__Task item__. All lines from the one with "at (468, 325)." through the last line of the data below should be copied exactly; please add nothing.

__Information shown__.
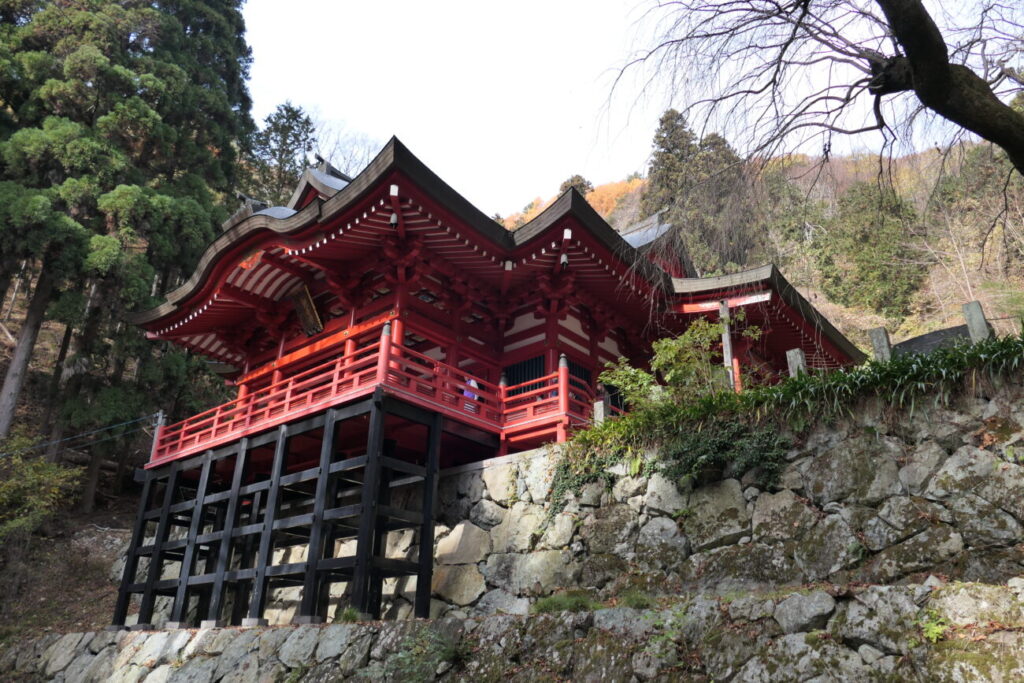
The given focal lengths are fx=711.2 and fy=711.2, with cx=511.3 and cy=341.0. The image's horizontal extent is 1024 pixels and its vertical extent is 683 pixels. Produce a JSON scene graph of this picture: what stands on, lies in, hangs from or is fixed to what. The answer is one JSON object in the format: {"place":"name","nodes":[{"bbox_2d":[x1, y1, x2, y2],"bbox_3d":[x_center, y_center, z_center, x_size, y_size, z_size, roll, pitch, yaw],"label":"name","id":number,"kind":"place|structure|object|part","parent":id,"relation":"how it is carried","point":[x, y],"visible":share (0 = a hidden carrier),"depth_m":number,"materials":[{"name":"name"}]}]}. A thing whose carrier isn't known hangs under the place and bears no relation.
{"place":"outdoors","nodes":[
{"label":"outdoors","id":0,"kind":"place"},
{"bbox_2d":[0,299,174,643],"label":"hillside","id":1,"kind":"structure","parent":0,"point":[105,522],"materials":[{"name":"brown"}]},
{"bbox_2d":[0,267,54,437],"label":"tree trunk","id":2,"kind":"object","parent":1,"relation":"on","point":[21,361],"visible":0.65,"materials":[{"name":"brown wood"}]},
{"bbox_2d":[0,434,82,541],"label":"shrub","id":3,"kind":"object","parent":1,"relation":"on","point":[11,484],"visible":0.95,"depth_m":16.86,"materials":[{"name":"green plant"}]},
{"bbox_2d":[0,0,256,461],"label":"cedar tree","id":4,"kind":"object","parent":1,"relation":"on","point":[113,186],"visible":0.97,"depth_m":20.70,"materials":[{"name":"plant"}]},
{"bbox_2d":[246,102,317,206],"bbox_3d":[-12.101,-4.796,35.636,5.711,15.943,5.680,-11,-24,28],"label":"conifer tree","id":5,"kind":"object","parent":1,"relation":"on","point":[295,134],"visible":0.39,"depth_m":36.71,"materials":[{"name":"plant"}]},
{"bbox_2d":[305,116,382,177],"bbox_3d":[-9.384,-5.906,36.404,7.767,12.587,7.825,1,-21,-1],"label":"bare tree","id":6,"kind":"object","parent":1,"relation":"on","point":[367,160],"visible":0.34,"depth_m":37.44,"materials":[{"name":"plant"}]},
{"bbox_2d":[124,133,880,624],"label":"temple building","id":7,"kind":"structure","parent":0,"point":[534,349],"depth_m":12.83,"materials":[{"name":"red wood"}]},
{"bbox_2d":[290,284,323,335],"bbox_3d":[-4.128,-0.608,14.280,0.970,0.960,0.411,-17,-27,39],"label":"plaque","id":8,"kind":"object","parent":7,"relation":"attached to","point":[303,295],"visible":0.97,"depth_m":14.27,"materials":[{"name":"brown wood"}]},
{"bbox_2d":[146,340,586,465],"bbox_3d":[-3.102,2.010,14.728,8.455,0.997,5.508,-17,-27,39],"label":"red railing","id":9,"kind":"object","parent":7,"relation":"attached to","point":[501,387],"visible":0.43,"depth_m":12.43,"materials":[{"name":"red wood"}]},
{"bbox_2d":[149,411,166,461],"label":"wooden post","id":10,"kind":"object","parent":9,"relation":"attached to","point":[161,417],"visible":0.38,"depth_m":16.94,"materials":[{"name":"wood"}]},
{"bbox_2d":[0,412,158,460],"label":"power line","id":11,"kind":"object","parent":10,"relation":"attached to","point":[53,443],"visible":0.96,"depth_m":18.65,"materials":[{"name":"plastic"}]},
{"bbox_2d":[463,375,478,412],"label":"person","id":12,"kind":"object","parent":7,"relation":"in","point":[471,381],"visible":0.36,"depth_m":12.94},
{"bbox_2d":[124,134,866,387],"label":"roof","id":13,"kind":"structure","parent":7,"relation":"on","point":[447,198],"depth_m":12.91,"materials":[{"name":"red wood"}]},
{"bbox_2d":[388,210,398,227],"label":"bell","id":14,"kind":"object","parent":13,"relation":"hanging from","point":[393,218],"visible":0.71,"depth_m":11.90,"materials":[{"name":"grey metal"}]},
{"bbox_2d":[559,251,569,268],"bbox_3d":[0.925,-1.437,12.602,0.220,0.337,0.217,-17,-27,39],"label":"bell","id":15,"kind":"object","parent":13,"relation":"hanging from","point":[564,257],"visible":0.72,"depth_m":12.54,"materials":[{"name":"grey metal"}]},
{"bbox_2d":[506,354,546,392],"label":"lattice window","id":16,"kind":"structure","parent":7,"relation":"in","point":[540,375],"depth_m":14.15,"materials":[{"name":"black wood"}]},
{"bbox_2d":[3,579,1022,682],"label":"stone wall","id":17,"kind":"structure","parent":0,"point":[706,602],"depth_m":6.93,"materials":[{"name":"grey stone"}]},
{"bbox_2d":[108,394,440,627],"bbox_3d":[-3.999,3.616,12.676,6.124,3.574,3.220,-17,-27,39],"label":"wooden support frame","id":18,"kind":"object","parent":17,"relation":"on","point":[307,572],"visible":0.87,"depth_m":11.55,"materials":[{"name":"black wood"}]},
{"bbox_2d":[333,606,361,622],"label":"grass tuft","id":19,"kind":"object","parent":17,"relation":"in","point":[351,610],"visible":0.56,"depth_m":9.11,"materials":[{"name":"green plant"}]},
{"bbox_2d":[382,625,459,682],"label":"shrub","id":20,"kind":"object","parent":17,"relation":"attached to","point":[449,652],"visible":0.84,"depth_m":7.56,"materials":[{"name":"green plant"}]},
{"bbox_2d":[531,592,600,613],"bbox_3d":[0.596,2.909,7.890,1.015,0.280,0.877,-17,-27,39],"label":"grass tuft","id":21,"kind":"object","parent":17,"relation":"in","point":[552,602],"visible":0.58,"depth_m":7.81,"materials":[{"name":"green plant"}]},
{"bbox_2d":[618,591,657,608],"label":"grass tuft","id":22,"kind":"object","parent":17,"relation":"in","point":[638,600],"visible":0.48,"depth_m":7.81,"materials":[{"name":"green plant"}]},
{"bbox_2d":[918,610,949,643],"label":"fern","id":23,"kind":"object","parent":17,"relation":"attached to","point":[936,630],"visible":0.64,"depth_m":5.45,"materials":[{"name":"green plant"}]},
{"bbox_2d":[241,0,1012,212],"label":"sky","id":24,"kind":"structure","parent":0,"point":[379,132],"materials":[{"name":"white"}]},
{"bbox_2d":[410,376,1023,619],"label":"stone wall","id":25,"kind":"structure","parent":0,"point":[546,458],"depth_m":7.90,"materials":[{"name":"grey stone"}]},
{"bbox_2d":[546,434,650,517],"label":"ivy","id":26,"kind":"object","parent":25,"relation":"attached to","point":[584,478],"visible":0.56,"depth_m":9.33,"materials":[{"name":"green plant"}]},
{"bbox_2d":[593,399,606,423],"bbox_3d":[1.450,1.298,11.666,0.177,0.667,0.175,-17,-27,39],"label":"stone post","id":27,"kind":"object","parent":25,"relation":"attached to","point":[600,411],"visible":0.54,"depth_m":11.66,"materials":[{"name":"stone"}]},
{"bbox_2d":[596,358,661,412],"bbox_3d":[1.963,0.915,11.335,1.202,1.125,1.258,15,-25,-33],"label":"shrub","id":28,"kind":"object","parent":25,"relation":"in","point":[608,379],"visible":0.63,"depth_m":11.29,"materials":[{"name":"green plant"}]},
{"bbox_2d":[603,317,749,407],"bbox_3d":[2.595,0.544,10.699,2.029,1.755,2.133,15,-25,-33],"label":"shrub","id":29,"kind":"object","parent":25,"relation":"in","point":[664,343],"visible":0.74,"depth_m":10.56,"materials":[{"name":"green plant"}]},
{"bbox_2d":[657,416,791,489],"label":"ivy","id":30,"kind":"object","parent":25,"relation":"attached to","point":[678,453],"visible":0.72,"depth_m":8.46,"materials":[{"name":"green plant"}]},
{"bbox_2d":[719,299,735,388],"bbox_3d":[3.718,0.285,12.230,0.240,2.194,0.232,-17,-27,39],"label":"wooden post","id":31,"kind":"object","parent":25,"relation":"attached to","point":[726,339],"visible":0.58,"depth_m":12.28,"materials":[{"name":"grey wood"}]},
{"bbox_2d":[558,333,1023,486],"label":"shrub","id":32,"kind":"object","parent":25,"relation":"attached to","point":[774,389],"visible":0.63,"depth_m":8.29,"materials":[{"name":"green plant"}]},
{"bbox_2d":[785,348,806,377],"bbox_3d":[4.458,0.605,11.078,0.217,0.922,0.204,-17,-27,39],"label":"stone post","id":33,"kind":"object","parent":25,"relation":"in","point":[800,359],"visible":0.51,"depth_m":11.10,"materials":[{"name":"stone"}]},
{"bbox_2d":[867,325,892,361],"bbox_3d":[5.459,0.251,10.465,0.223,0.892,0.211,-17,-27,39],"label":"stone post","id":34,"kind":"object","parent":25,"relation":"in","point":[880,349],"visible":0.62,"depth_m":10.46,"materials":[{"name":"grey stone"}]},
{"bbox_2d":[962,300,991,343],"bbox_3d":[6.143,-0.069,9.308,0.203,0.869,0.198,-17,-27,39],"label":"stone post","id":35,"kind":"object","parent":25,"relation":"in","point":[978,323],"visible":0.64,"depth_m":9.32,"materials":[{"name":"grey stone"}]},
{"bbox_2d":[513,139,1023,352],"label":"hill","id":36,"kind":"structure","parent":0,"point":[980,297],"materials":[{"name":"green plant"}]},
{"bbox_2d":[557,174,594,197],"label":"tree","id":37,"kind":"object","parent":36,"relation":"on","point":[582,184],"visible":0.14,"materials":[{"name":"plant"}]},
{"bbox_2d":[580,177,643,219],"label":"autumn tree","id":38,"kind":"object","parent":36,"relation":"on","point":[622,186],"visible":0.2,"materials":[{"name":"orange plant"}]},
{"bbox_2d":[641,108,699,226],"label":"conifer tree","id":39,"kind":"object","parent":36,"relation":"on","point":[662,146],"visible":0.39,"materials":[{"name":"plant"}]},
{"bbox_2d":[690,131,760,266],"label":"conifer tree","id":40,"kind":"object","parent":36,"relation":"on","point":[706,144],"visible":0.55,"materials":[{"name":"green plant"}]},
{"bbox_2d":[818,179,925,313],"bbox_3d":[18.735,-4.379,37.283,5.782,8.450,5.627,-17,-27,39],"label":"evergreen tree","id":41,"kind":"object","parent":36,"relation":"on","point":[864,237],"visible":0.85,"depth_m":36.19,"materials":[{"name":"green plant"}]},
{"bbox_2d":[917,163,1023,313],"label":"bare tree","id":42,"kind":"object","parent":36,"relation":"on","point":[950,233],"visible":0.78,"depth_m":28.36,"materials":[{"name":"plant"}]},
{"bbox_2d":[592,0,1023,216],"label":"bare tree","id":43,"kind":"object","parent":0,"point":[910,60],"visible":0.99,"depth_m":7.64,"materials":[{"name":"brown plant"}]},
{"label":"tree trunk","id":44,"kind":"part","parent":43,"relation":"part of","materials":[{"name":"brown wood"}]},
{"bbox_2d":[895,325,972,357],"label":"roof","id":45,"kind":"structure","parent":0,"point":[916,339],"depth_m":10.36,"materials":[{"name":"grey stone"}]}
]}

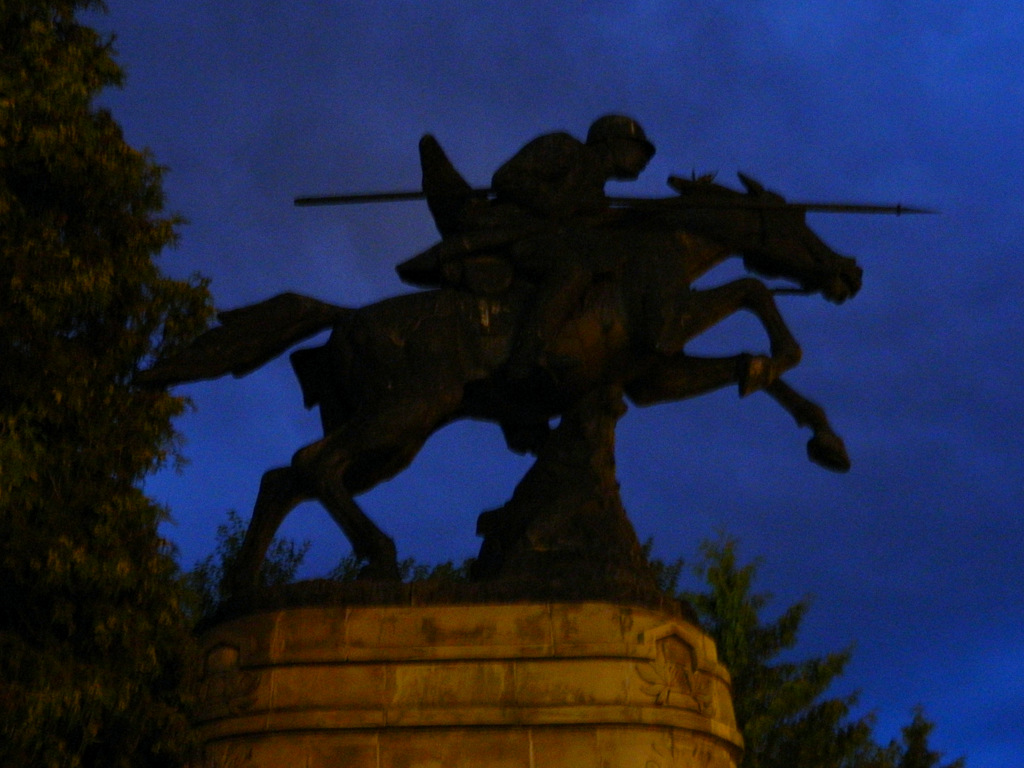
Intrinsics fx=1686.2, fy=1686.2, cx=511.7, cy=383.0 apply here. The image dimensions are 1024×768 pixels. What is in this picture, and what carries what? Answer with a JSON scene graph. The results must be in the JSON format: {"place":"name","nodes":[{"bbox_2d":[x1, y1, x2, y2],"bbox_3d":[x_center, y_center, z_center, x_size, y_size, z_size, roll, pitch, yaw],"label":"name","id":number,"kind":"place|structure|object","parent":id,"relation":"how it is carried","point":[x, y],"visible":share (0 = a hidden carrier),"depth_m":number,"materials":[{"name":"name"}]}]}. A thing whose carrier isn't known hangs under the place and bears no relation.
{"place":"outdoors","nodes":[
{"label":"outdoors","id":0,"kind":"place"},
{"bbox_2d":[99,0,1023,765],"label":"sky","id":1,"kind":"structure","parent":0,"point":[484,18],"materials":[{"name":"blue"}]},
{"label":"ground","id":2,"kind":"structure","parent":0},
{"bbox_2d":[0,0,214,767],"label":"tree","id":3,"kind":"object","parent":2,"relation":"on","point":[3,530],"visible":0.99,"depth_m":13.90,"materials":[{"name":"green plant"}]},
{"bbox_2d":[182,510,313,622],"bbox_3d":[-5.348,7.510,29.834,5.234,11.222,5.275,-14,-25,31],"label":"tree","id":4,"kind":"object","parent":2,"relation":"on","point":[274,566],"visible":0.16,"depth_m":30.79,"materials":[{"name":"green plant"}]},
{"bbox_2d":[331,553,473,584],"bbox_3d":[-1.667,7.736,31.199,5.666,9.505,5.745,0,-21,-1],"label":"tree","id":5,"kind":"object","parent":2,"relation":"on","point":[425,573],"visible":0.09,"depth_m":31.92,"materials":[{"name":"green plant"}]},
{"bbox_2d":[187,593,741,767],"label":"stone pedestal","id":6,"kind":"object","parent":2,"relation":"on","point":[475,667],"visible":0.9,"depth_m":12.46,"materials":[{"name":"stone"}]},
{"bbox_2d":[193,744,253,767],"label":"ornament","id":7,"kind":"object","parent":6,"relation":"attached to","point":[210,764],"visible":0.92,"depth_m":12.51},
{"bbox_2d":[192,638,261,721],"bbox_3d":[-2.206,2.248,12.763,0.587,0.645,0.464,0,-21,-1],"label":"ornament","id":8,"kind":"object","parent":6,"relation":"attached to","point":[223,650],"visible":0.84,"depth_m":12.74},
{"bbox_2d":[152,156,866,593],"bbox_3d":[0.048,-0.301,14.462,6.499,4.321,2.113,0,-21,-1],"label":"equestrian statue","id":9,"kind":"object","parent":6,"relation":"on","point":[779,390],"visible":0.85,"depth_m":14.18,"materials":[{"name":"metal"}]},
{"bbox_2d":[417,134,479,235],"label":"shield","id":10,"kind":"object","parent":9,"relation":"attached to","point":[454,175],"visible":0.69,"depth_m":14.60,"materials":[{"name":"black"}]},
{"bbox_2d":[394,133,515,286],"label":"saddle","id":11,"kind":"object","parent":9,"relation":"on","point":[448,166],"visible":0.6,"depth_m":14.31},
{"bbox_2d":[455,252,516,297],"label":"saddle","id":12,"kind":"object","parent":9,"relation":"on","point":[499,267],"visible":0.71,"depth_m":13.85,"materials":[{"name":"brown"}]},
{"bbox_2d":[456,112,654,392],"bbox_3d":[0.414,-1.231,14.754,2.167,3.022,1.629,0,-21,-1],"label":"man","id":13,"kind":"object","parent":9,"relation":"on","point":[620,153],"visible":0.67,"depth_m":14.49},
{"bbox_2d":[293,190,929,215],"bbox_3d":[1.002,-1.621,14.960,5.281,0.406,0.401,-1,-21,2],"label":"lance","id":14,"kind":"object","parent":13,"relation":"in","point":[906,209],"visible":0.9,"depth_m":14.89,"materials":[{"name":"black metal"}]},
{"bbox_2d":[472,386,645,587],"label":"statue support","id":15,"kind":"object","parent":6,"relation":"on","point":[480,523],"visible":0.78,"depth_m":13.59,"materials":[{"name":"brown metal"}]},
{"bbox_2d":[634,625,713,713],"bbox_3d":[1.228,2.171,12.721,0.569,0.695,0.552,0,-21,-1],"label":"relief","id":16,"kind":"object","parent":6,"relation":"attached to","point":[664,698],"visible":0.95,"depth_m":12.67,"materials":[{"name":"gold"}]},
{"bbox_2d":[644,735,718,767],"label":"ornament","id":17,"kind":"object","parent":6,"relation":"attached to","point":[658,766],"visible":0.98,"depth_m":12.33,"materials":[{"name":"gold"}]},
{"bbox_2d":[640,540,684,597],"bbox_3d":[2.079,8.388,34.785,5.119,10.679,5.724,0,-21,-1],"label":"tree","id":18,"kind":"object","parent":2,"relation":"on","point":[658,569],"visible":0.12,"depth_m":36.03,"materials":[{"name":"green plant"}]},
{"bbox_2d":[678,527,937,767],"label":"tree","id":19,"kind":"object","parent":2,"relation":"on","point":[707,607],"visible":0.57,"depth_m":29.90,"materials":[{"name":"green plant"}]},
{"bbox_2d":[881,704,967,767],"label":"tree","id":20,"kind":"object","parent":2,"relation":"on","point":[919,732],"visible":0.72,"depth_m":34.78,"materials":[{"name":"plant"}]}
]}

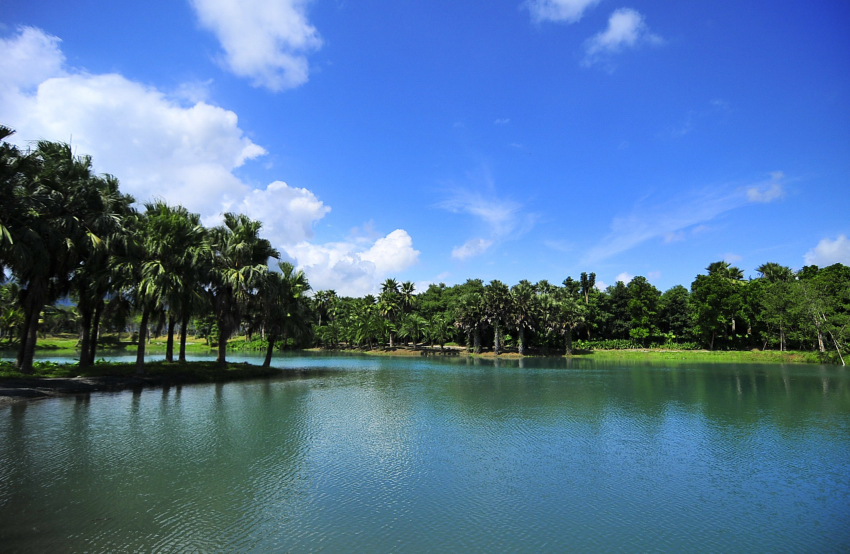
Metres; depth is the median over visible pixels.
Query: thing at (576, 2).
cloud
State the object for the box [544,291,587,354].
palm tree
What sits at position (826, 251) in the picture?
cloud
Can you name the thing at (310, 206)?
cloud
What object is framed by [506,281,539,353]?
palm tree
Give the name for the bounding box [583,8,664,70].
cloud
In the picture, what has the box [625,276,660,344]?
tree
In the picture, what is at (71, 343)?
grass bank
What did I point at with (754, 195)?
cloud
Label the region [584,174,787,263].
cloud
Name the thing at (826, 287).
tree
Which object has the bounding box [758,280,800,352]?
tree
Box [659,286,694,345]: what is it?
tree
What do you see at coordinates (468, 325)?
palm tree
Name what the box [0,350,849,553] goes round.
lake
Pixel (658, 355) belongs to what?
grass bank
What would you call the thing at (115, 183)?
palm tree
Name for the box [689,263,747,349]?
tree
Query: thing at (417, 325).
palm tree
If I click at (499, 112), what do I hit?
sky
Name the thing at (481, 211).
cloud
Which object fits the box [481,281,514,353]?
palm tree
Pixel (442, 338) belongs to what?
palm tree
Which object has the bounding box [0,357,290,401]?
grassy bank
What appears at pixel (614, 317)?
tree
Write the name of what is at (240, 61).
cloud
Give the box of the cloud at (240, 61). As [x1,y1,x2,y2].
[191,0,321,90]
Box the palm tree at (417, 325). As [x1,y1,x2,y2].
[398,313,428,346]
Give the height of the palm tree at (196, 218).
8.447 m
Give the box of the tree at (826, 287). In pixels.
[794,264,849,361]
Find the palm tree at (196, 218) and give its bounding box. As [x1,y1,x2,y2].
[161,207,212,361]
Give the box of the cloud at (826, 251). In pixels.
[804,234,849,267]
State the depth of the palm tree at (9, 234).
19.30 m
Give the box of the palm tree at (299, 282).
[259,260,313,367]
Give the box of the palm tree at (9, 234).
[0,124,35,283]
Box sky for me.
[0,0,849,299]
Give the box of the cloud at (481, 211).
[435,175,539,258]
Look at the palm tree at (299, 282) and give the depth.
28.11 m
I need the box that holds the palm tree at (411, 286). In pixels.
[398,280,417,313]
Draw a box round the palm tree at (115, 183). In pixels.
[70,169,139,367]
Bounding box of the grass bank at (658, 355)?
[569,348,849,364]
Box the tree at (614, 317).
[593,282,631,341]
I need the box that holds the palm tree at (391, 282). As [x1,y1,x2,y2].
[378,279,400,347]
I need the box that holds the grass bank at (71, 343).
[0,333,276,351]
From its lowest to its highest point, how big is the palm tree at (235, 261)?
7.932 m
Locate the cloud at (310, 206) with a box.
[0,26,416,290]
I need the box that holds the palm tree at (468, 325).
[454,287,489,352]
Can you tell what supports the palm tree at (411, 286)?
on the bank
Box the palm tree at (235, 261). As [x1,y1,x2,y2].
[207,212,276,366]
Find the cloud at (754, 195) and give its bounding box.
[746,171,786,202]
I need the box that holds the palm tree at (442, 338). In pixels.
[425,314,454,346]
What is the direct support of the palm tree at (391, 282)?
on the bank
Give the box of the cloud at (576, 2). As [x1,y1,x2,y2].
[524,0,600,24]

__Output for this task__.
I need the box that holds the palm tree at (468, 325).
[454,287,489,352]
Can you tell what supports the palm tree at (411, 286)?
on the bank
Box the palm tree at (235, 261). As [x1,y1,x2,y2].
[207,212,276,366]
Find the cloud at (754, 195) and give its bounding box.
[746,171,786,202]
I need the box that holds the palm tree at (442, 338). In pixels.
[425,314,454,346]
What is the direct support of the palm tree at (391, 282)?
on the bank
Give the box of the cloud at (576, 2). As [x1,y1,x2,y2].
[524,0,600,24]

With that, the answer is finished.